## Brief:
Put every line of the listing below into a JSON list of strings, one string per line, leaving out the blank lines.

## Available data:

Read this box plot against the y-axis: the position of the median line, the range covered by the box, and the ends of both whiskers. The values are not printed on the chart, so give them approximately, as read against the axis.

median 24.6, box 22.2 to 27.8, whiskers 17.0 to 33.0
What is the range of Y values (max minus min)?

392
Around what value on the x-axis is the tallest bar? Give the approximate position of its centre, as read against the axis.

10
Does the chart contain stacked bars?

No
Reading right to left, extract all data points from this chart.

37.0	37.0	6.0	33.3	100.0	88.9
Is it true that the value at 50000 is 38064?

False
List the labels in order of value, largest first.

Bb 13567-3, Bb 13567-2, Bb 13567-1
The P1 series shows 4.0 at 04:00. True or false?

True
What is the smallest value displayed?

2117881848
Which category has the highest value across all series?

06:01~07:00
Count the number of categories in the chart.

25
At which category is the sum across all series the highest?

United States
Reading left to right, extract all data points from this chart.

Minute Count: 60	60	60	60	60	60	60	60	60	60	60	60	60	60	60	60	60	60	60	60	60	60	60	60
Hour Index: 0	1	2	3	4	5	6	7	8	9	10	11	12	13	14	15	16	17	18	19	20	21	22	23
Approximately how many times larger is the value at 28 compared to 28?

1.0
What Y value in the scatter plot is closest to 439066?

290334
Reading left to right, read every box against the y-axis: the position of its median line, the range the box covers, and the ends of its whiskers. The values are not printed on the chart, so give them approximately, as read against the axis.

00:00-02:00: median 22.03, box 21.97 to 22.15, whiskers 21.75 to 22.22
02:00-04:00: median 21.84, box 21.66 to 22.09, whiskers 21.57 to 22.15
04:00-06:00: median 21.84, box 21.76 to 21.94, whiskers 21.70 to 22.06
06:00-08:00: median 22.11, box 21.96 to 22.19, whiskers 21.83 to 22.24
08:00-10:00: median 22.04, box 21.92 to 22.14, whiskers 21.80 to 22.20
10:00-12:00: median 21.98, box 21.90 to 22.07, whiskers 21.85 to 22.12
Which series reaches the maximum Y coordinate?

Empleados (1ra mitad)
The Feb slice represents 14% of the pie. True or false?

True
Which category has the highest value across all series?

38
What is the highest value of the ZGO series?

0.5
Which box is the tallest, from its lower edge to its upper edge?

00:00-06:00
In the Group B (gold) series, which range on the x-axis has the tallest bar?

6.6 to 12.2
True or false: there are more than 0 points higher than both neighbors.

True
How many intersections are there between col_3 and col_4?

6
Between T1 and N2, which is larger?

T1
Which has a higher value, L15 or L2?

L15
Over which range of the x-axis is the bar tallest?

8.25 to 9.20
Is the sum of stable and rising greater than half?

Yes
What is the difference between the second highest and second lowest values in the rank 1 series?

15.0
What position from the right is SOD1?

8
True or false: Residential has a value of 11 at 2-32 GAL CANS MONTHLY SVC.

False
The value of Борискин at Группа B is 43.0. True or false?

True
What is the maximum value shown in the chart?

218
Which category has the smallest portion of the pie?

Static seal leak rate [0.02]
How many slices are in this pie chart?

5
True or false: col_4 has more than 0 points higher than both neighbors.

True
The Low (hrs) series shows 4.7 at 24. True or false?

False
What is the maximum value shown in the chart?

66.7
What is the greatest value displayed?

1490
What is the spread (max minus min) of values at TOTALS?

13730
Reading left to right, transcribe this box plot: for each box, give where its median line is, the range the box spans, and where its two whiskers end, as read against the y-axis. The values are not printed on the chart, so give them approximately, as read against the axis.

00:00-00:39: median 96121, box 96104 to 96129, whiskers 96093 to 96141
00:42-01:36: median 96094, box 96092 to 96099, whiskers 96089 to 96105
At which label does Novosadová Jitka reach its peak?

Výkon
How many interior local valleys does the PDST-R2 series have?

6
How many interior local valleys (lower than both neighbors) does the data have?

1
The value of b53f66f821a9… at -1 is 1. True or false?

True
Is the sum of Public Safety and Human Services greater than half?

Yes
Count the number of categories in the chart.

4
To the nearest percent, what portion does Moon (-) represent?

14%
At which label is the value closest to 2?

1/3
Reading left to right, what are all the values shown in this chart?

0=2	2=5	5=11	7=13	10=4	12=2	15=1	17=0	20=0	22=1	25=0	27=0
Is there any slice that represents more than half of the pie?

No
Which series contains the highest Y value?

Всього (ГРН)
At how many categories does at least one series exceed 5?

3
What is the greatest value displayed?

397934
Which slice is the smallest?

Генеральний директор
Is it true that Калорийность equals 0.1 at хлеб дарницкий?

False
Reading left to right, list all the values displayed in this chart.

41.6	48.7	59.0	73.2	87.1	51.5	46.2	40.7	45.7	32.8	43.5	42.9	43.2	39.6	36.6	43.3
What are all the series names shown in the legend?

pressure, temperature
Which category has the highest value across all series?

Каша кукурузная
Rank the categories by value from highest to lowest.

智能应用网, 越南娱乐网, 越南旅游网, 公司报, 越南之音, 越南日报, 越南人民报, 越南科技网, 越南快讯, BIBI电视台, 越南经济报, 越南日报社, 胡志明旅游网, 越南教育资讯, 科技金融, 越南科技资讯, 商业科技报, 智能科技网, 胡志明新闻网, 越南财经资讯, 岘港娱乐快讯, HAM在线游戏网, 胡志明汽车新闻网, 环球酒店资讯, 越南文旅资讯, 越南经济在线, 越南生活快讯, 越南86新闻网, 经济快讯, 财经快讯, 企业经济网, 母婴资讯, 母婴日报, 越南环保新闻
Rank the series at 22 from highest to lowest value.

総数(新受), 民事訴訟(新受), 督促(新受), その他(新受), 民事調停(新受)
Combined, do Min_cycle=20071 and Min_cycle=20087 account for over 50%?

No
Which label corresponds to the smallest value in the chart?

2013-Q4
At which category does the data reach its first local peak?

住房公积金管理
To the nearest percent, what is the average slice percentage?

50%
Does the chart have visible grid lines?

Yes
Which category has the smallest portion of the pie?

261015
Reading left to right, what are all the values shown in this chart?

## Your response:
[
  "Read this box plot against the y-axis: the position of the median line, the range covered by the box, and the ends of both whiskers. The values are not printed on the chart, so give them approximately, as read against the axis.",
  "median 24.6, box 22.2 to 27.8, whiskers 17.0 to 33.0",
  "What is the range of Y values (max minus min)?",
  "392",
  "Around what value on the x-axis is the tallest bar? Give the approximate position of its centre, as read against the axis.",
  "10",
  "Does the chart contain stacked bars?",
  "No",
  "Reading right to left, extract all data points from this chart.",
  "37.0\t37.0\t6.0\t33.3\t100.0\t88.9",
  "Is it true that the value at 50000 is 38064?",
  "False",
  "List the labels in order of value, largest first.",
  "Bb 13567-3, Bb 13567-2, Bb 13567-1",
  "The P1 series shows 4.0 at 04:00. True or false?",
  "True",
  "What is the smallest value displayed?",
  "2117881848",
  "Which category has the highest value across all series?",
  "06:01~07:00",
  "Count the number of categories in the chart.",
  "25",
  "At which category is the sum across all series the highest?",
  "United States",
  "Reading left to right, extract all data points from this chart.",
  "Minute Count: 60\t60\t60\t60\t60\t60\t60\t60\t60\t60\t60\t60\t60\t60\t60\t60\t60\t60\t60\t60\t60\t60\t60\t60",
  "Hour Index: 0\t1\t2\t3\t4\t5\t6\t7\t8\t9\t10\t11\t12\t13\t14\t15\t16\t17\t18\t19\t20\t21\t22\t23",
  "Approximately how many times larger is the value at 28 compared to 28?",
  "1.0",
  "What Y value in the scatter plot is closest to 439066?",
  "290334",
  "Reading left to right, read every box against the y-axis: the position of its median line, the range the box covers, and the ends of its whiskers. The values are not printed on the chart, so give them approximately, as read against the axis.",
  "00:00-02:00: median 22.03, box 21.97 to 22.15, whiskers 21.75 to 22.22",
  "02:00-04:00: median 21.84, box 21.66 to 22.09, whiskers 21.57 to 22.15",
  "04:00-06:00: median 21.84, box 21.76 to 21.94, whiskers 21.70 to 22.06",
  "06:00-08:00: median 22.11, box 21.96 to 22.19, whiskers 21.83 to 22.24",
  "08:00-10:00: median 22.04, box 21.92 to 22.14, whiskers 21.80 to 22.20",
  "10:00-12:00: median 21.98, box 21.90 to 22.07, whiskers 21.85 to 22.12",
  "Which series reaches the maximum Y coordinate?",
  "Empleados (1ra mitad)",
  "The Feb slice represents 14% of the pie. True or false?",
  "True",
  "Which category has the highest value across all series?",
  "38",
  "What is the highest value of the ZGO series?",
  "0.5",
  "Which box is the tallest, from its lower edge to its upper edge?",
  "00:00-06:00",
  "In the Group B (gold) series, which range on the x-axis has the tallest bar?",
  "6.6 to 12.2",
  "True or false: there are more than 0 points higher than both neighbors.",
  "True",
  "How many intersections are there between col_3 and col_4?",
  "6",
  "Between T1 and N2, which is larger?",
  "T1",
  "Which has a higher value, L15 or L2?",
  "L15",
  "Over which range of the x-axis is the bar tallest?",
  "8.25 to 9.20",
  "Is the sum of stable and rising greater than half?",
  "Yes",
  "What is the difference between the second highest and second lowest values in the rank 1 series?",
  "15.0",
  "What position from the right is SOD1?",
  "8",
  "True or false: Residential has a value of 11 at 2-32 GAL CANS MONTHLY SVC.",
  "False",
  "The value of Борискин at Группа B is 43.0. True or false?",
  "True",
  "What is the maximum value shown in the chart?",
  "218",
  "Which category has the smallest portion of the pie?",
  "Static seal leak rate [0.02]",
  "How many slices are in this pie chart?",
  "5",
  "True or false: col_4 has more than 0 points higher than both neighbors.",
  "True",
  "The Low (hrs) series shows 4.7 at 24. True or false?",
  "False",
  "What is the maximum value shown in the chart?",
  "66.7",
  "What is the greatest value displayed?",
  "1490",
  "What is the spread (max minus min) of values at TOTALS?",
  "13730",
  "Reading left to right, transcribe this box plot: for each box, give where its median line is, the range the box spans, and where its two whiskers end, as read against the y-axis. The values are not printed on the chart, so give them approximately, as read against the axis.",
  "00:00-00:39: median 96121, box 96104 to 96129, whiskers 96093 to 96141",
  "00:42-01:36: median 96094, box 96092 to 96099, whiskers 96089 to 96105",
  "At which label does Novosadová Jitka reach its peak?",
  "Výkon",
  "How many interior local valleys does the PDST-R2 series have?",
  "6",
  "How many interior local valleys (lower than both neighbors) does the data have?",
  "1",
  "The value of b53f66f821a9… at -1 is 1. True or false?",
  "True",
  "Is the sum of Public Safety and Human Services greater than half?",
  "Yes",
  "Count the number of categories in the chart.",
  "4",
  "To the nearest percent, what portion does Moon (-) represent?",
  "14%",
  "At which label is the value closest to 2?",
  "1/3",
  "Reading left to right, what are all the values shown in this chart?",
  "0=2\t2=5\t5=11\t7=13\t10=4\t12=2\t15=1\t17=0\t20=0\t22=1\t25=0\t27=0",
  "Is there any slice that represents more than half of the pie?",
  "No",
  "Which series contains the highest Y value?",
  "Всього (ГРН)",
  "At how many categories does at least one series exceed 5?",
  "3",
  "What is the greatest value displayed?",
  "397934",
  "Which slice is the smallest?",
  "Генеральний директор",
  "Is it true that Калорийность equals 0.1 at хлеб дарницкий?",
  "False",
  "Reading left to right, list all the values displayed in this chart.",
  "41.6\t48.7\t59.0\t73.2\t87.1\t51.5\t46.2\t40.7\t45.7\t32.8\t43.5\t42.9\t43.2\t39.6\t36.6\t43.3",
  "What are all the series names shown in the legend?",
  "pressure, temperature",
  "Which category has the highest value across all series?",
  "Каша кукурузная",
  "Rank the categories by value from highest to lowest.",
  "智能应用网, 越南娱乐网, 越南旅游网, 公司报, 越南之音, 越南日报, 越南人民报, 越南科技网, 越南快讯, BIBI电视台, 越南经济报, 越南日报社, 胡志明旅游网, 越南教育资讯, 科技金融, 越南科技资讯, 商业科技报, 智能科技网, 胡志明新闻网, 越南财经资讯, 岘港娱乐快讯, HAM在线游戏网, 胡志明汽车新闻网, 环球酒店资讯, 越南文旅资讯, 越南经济在线, 越南生活快讯, 越南86新闻网, 经济快讯, 财经快讯, 企业经济网, 母婴资讯, 母婴日报, 越南环保新闻",
  "Rank the series at 22 from highest to lowest value.",
  "総数(新受), 民事訴訟(新受), 督促(新受), その他(新受), 民事調停(新受)",
  "Combined, do Min_cycle=20071 and Min_cycle=20087 account for over 50%?",
  "No",
  "Which label corresponds to the smallest value in the chart?",
  "2013-Q4",
  "At which category does the data reach its first local peak?",
  "住房公积金管理",
  "To the nearest percent, what is the average slice percentage?",
  "50%",
  "Does the chart have visible grid lines?",
  "Yes",
  "Which category has the smallest portion of the pie?",
  "261015",
  "Reading left to right, what are all the values shown in this chart?"
]